### PASSAGE TO READ

Designing for Accessibility: Berkeley students are reimagining fintech for the visually-impaired
At IBSI, we love it when Berkeley students combine their technical skills with entrepreneurial spirits to make the world better for all.
“It’s meaningful to design experiences that genuinely make life more independent and fairer for all people” – Sejin Kim and Jessie Deng
In an increasingly digital world, financial independence is often just a click away—unless the digital tools built to facilitate that independence aren’t built for you. For Sejin Kim and Jessie Deng (UC Berkeley MIMS ’26), the realization that digital banking services could create “disadvantage through structural inequalities” sparked a drive to change the status quo.
Their project – Improving Accessibility in Everyday Banking: Designing for Vision-Impaired Users – is supported by our Lab for Inclusive FinTech (LIFT) and aims to dismantle the barriers that blind and low-vision (BLV) users face in everyday banking, transforming a source of stress into an experience of trust and autonomy.
When inclusive services don’t include you
These usability gaps create more than just annoyance; they create risk and exclusion, eroding confidence and autonomy for this user group.
For the 7 million visually impaired individuals living in the US —a number expected to rise as the population ages—banking apps often present challenges and, in some cases, insurmountable hurdles. Through conversations with accessibility experts, including Lucy Greco, Sejin and Jessie gained critical insight into the experience of BLV individuals and digital banking services.

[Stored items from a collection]

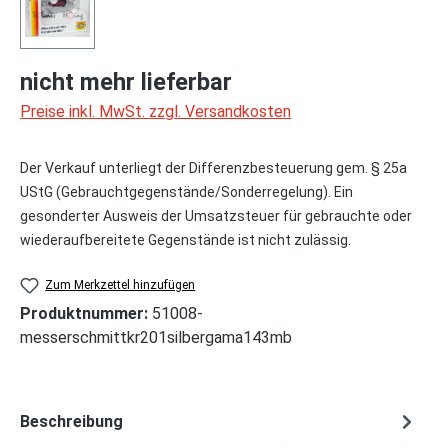
nicht mehr lieferbar
Preise inkl. MwSt. zzgl. Versandkosten
Der Verkauf unterliegt der Differenzbesteuerung gem. § 25a
UStG (Gebrauchtgegenstände/Sonderregelung). Ein
gesonderter Ausweis der Umsatzsteuer für gebrauchte oder
wiederaufbereitete Gegenstände ist nicht zulässig.
Zum Merkzettel hinzufügen
Produktnummer:
51008-
messerschmittkr201silbergama143mb
Beschreibung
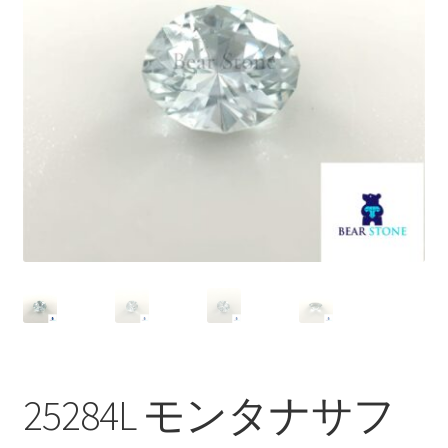
ブ
メ
イベントカレンダー
ニ
ュ
お問合せ
ー
を
マイアカウント
展
開
25284L モンタナサフ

### WORK INSTRUCTION A
Edit the article on accessible banking by giving it again, starting with "Their project –" and going on through "trust and autonomy.", with "stress" replaced by "frustration".
### WORK INSTRUCTION B
Proceed with the article on accessible banking, picking up after its last sentence.
The listing is not needed for any of the work here.

### RESULT A
Their project – Improving Accessibility in Everyday Banking: Designing for Vision-Impaired Users – is supported by our Lab for Inclusive FinTech (LIFT) and aims to dismantle the barriers that blind and low-vision (BLV) users face in everyday banking, transforming a source of frustration into an experience of trust and autonomy.

### RESULT B
They identified pain points that many sighted users take for granted. Mobile check deposits, for instance, are heavily camera-dependent, sometimes lacking the audio guidance necessary for a blind user to align a check. Similarly, digital bank statements are distributed as unstructured PDFs that are unreadable by screen readers, leaving users unable to independently review their own transaction records.
These usability gaps create more than just annoyance; they create risk and exclusion, eroding confidence and autonomy for this user group.
Beyond compliance to universal design
Sejin and Jessie are not just looking to patch existing bugs; they aim to propose “inclusive solutions that could scale across fintech platforms“.
For them, this project is about addressing the tangible impacts of inadequate user design – something they are learning in their graduate courses and eager to apply in solutions that can have real impacts on people’s lives. “We became passionate about designing for real problems,” the team notes.
Under guidance from their professor John Chuang and professor Marti Hearst, their Capstone project focuses on redesigning two high-stakes workflows: financial insights and transactional operations. By employing “accessibility-first principles,” they intend to create reusable UX patterns and accessibility heuristics that extend beyond their specific use case.
Their goal: establish guidelines for multimodal feedback (audio, haptics) and confirmation flows that provide users with the trust and clarity they currently lack.
The IBSI contribution
Recognizing they possessed the design passion and skills but lacked expertise in other areas, Sejin and Jessie reached out to our LIFT team in Summer 2025.
This mentorship allowed them to refine their survey and interview protocols to ensure they were not only effective but ethical.
We provided multi-level support to the student team, including:
- Technical review and input into the Concept Note – We provided input on the initial drafts of their Concept Note and encouraged a proposal to LIFT.
- Financial support for the student innovation project – The team was awarded $2,000 USD to fund an expanded survey of BLV individuals to inform their problem diagnostic and prototype development.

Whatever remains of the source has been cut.